「影食堂の謎」

ある町の外れに位置する小さな村には、古びたレストランが一軒佇んでいた。
その名は「影食堂」といい、数十年前に営業を始めたと言われていたが、最近はほとんど客が訪れない場所となっていた。
レストランの外観はどこか不気味で、周囲の草木は長い間手入れされていない様子で、廃れた雰囲気を醸し出している。

村の若者である大輔は、そんな影食堂に興味を持った。
彼は友人たちと一緒に肝試しに行こうということになり、恐る恐るその場所に向かうことにした。
夕暮れ時、薄暗くなる前に影食堂へとたどり着いた一行。
扉は固く閉ざされていたが、窓越しに中を覗くと、長いテーブルにはいくつかの皿が置かれていた。
まるで誰かが食事をしているかのように、影がその上に横たわっている。

「お前、入ってみろよ。」友人の健が冗談交じりに言う。
しかし、大輔は肝試しとは言え、何か不気味なものを感じていた。
「やめておこうぜ。なんか、嫌な感じがする。」彼の意見に対し、他の仲間たちは笑い飛ばし、結局健が一人で扉を開けることにした。

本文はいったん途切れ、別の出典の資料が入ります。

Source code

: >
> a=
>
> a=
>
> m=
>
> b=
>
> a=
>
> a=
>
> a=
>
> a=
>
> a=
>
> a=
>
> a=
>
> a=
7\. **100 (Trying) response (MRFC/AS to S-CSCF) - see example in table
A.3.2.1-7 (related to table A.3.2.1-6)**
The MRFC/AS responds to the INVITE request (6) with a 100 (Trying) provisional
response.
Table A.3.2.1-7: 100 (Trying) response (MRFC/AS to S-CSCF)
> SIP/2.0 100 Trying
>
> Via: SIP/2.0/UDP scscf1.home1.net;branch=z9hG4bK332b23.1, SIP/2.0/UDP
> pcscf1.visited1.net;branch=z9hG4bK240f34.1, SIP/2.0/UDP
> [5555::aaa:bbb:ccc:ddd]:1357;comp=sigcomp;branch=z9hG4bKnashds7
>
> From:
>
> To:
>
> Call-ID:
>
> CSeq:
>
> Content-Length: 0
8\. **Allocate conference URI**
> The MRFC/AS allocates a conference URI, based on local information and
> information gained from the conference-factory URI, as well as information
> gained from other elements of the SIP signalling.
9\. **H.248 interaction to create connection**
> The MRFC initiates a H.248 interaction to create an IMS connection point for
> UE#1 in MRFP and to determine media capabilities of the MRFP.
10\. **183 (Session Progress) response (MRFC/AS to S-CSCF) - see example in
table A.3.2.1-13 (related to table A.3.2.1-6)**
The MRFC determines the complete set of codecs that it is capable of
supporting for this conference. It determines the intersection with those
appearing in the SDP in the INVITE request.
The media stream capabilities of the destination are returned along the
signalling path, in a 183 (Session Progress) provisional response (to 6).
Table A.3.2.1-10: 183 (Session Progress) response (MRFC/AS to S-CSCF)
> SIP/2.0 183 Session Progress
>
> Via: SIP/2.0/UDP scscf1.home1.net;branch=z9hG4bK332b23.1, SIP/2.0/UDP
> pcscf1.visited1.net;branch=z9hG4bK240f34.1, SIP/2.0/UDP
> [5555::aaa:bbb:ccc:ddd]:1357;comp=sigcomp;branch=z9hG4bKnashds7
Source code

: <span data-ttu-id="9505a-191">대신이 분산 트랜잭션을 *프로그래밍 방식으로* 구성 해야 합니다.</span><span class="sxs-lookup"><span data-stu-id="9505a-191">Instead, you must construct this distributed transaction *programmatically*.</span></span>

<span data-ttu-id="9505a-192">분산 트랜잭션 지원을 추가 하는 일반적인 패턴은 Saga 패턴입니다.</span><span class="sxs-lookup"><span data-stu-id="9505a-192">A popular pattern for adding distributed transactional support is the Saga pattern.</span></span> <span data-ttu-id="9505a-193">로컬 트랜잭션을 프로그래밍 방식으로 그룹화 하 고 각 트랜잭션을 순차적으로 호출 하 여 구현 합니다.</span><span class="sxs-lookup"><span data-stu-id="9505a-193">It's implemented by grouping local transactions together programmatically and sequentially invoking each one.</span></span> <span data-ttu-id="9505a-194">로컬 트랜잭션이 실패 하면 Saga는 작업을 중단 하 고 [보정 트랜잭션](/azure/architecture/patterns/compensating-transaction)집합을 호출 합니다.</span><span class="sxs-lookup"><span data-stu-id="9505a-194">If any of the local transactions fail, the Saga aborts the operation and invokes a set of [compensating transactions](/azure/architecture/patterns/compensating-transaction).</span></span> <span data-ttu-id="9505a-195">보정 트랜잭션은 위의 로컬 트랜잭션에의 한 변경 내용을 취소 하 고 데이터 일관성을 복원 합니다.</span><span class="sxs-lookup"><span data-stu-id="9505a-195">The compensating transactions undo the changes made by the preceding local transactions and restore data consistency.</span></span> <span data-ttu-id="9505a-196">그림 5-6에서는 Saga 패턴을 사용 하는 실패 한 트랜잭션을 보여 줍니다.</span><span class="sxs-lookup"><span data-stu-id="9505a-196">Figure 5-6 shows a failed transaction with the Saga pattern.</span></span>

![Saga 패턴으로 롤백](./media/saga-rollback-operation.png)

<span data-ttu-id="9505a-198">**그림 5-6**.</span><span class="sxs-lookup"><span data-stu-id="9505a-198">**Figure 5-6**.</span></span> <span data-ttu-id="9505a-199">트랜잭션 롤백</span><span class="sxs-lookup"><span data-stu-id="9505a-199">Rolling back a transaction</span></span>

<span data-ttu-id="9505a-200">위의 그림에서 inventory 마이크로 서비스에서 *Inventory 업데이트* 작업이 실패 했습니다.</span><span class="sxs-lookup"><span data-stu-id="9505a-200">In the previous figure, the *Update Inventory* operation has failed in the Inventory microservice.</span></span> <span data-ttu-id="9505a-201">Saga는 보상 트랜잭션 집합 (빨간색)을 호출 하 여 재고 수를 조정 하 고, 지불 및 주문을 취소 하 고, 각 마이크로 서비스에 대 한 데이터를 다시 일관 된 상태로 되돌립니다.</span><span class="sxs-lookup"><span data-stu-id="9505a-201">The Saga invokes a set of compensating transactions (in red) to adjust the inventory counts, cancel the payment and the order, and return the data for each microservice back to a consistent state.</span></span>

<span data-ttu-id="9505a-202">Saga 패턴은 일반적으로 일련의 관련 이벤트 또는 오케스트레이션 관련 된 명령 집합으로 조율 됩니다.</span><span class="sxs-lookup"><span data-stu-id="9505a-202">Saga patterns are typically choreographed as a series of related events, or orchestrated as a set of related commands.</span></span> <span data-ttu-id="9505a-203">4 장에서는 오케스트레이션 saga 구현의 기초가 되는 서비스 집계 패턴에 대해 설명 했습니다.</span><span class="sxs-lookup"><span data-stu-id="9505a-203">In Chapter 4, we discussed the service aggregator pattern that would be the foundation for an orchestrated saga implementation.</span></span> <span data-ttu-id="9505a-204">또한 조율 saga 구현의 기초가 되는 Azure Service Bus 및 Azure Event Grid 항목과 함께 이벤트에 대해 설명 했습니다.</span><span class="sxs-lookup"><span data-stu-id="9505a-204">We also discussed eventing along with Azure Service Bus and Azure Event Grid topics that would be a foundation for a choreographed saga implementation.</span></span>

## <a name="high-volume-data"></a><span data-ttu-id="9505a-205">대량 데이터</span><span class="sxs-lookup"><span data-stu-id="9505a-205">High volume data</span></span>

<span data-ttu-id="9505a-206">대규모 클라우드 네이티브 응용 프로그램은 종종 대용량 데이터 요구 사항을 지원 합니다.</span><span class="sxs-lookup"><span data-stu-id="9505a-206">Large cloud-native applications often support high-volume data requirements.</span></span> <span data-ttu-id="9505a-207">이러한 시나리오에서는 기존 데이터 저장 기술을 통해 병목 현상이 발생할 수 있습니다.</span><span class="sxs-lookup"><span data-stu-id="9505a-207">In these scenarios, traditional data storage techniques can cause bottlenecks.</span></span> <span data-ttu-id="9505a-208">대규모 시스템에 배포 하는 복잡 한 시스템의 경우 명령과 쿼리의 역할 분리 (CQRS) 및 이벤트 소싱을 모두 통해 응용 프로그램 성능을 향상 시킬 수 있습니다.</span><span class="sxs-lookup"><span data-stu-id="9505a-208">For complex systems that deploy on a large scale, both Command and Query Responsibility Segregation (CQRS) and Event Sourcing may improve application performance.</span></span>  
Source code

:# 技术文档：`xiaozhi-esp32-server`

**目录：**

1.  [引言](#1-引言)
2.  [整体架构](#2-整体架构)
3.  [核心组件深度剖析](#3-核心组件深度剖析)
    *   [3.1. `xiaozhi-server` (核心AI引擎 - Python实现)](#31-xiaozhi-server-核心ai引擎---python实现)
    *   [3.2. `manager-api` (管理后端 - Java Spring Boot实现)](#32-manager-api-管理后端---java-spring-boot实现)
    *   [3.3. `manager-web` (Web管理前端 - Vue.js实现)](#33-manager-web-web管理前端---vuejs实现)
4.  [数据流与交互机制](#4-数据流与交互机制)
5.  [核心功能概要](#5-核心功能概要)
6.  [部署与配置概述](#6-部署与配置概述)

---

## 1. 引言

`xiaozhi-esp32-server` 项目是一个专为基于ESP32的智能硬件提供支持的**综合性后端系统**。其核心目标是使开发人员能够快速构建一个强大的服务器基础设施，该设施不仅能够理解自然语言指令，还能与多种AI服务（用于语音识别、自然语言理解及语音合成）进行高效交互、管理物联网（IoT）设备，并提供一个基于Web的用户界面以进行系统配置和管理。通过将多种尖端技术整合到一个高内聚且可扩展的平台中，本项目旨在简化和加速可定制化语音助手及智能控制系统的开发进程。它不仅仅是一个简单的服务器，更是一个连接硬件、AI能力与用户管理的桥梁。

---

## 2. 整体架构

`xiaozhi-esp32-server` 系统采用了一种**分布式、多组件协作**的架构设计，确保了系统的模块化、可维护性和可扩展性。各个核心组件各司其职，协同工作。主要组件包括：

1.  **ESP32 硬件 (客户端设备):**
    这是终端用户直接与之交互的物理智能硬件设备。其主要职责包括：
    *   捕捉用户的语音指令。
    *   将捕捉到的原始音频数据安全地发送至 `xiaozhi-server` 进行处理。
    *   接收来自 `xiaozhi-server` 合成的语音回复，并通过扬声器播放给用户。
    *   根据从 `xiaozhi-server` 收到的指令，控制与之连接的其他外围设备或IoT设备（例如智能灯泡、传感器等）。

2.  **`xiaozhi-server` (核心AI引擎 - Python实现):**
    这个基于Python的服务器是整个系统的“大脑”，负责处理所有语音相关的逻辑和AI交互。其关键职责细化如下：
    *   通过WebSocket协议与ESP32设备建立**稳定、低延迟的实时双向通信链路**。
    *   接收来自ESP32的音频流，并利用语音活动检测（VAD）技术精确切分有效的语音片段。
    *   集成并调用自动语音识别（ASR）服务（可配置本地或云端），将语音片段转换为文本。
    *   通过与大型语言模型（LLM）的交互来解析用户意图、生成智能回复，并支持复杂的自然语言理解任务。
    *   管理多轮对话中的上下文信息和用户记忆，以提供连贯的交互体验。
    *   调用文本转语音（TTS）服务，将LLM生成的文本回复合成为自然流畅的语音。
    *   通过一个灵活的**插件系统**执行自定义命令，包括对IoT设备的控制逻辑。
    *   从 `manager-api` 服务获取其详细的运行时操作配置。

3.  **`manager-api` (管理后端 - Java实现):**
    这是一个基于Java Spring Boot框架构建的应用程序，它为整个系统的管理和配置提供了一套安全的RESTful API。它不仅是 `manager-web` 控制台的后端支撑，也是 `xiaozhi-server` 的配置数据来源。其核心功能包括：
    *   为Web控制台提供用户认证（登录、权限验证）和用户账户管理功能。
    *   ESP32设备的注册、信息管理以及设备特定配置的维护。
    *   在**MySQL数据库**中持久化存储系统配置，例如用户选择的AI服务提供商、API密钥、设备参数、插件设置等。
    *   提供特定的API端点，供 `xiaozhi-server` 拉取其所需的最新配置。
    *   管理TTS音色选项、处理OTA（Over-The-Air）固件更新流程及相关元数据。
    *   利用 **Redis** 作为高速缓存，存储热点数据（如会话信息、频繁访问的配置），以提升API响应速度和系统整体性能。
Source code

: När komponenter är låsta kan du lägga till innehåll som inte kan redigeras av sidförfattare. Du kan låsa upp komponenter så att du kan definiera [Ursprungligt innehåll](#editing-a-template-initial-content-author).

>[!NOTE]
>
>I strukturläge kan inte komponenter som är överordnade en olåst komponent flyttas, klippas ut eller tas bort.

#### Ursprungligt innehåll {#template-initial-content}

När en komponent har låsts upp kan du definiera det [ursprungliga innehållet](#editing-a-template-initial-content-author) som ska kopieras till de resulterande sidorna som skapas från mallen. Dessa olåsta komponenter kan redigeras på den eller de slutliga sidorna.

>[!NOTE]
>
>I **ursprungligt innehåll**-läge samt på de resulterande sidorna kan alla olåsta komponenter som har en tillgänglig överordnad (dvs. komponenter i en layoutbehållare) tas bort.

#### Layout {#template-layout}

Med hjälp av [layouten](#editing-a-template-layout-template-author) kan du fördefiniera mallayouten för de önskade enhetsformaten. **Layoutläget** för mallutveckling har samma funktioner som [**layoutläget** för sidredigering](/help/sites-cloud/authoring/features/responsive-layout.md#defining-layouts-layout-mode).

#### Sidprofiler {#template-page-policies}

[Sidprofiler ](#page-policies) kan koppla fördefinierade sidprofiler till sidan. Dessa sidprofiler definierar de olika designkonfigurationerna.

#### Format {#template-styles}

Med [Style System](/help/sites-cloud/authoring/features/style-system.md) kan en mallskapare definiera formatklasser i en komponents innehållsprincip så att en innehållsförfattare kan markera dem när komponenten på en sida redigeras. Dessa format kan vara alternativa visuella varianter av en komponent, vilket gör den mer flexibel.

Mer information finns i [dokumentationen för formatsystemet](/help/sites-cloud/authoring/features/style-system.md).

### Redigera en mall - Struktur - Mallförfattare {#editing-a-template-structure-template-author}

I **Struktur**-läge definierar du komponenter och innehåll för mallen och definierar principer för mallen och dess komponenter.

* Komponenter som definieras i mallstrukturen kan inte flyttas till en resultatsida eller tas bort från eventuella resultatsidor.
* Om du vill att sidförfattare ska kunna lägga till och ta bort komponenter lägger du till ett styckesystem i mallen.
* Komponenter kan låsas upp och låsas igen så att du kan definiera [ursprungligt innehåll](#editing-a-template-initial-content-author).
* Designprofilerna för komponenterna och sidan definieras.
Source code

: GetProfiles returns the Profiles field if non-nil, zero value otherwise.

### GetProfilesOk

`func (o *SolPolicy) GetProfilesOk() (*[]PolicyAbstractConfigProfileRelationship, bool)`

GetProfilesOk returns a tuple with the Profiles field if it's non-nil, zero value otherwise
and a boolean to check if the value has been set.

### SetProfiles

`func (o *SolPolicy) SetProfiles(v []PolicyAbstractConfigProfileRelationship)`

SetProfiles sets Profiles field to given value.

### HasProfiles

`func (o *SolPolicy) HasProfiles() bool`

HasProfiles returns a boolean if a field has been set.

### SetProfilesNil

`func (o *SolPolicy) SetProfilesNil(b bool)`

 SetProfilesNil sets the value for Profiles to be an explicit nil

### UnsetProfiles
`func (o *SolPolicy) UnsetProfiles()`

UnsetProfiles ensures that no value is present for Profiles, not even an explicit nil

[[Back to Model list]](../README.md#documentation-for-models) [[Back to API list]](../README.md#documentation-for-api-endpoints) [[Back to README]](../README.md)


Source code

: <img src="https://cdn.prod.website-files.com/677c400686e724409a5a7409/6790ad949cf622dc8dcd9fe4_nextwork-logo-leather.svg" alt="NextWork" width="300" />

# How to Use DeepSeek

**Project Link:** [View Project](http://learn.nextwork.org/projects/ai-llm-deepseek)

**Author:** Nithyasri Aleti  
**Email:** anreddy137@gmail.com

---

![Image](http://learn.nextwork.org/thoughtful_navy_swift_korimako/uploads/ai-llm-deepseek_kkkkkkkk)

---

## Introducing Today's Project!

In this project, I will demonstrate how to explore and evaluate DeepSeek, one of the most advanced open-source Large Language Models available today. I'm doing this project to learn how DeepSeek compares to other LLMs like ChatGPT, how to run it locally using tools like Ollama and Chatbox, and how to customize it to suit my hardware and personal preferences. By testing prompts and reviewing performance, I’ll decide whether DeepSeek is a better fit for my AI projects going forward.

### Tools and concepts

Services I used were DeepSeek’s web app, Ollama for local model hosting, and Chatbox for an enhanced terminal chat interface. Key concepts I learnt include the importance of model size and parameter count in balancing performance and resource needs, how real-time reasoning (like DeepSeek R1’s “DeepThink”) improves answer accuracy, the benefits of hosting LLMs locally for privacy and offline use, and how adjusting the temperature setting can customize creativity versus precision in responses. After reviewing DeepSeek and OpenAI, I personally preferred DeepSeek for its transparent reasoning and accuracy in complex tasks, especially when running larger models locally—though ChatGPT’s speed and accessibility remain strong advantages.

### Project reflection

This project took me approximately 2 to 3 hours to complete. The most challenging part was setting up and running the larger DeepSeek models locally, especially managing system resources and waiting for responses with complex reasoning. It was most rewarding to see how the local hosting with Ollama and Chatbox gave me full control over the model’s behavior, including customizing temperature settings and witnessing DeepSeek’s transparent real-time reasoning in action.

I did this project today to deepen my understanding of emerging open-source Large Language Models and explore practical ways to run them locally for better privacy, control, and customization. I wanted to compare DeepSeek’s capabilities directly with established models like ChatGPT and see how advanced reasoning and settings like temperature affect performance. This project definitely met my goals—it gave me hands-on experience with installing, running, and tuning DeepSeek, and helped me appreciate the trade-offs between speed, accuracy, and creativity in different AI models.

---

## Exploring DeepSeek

それまで静かだった空気が一変し、食堂の中から微かな音が聞こえてきた。
「る、る、る……」それはまるで、誰かがささやいているかのようだった。
大輔は心臓が高鳴り、思わず後ずさったが、健は興味津々で中に入っていった。
友人たちも続くように、その後に続いたが、大輔だけは入り口で躊躇していた。

彼の目の前に、どことなく影のような、ぼんやりとした形が立っているのが見えた。
それが何か本物の人間なのか、ただの幻影なのかはわからなかったが、その形は動かず、じっと大輔を見つめているように感じた。
彼は「行かない、行かない」と自らの心を落ち着かせるように呟いたが、恐ろしさに窓越しにその形を見つめることしかできなかった。

健の声が響く。
「何か食べるものあるのかな?」その言葉と同時に、影食堂の中には一瞬、鮮やかな光が差し込んできたかと思うと、白い洋服をまとった女性の形が現れた。
彼女は微笑んでいるようだったが、その笑顔の奥には、何かうっすらとした悲しみが漂っていた。
彼女の目が、大輔の心に直接響くようだった。
彼は自分の心の奥深くにある「恐れ」を感じた。

その夜、彼らはそのまま食堂の中で数時間を過ごした。
しかし、次第に周囲の空気が重くなり、何か不穏な気配が漂ってきた。
影食堂にいる限り、彼らはどこか別の場所に迷い込んでいるかのようだった。
影のような存在が大輔の心の中に入り込んでくるように感じられ、彼は耐えきれずに外に逃げ出した。
すると、友人たちの姿が消えていることに気づく。

焦りと恐れの中で大輔は走り出し、村に戻り、誰かを探そうとした。
しかし、村は静まり返っていて、誰も彼に近づいてこなかった。
民家の窓から、彼は一人また一人と消えていく友人たちの姿を見つけた。
彼らが影食堂の中に吸い込まれていく様子は、まるで深い闇に飲まれていくようだった。

数ヶ月後、大輔はあの日のことを忘れられなかった。
影食堂は村の外れに静かに佇んでいたが、風雨にさらされて、さらに廃れた印象を増していた。
しかし、時折、そこに足を運ぶ人々がいた。
彼らは「影食堂の噂」を語り継ぎ、恐れを抱きながらも、その影の様子を見ては不思議な思いを抱いていた。

影食堂は、今もなお村の中で静かに存在し、人々に語られ続けている。
そこには、かつての客が残した影や思いが、形を変えて漂い続けているのかもしれない。
それは、語られることなく封じ込められた物語であり、形として存在し続ける何かではないだろうか。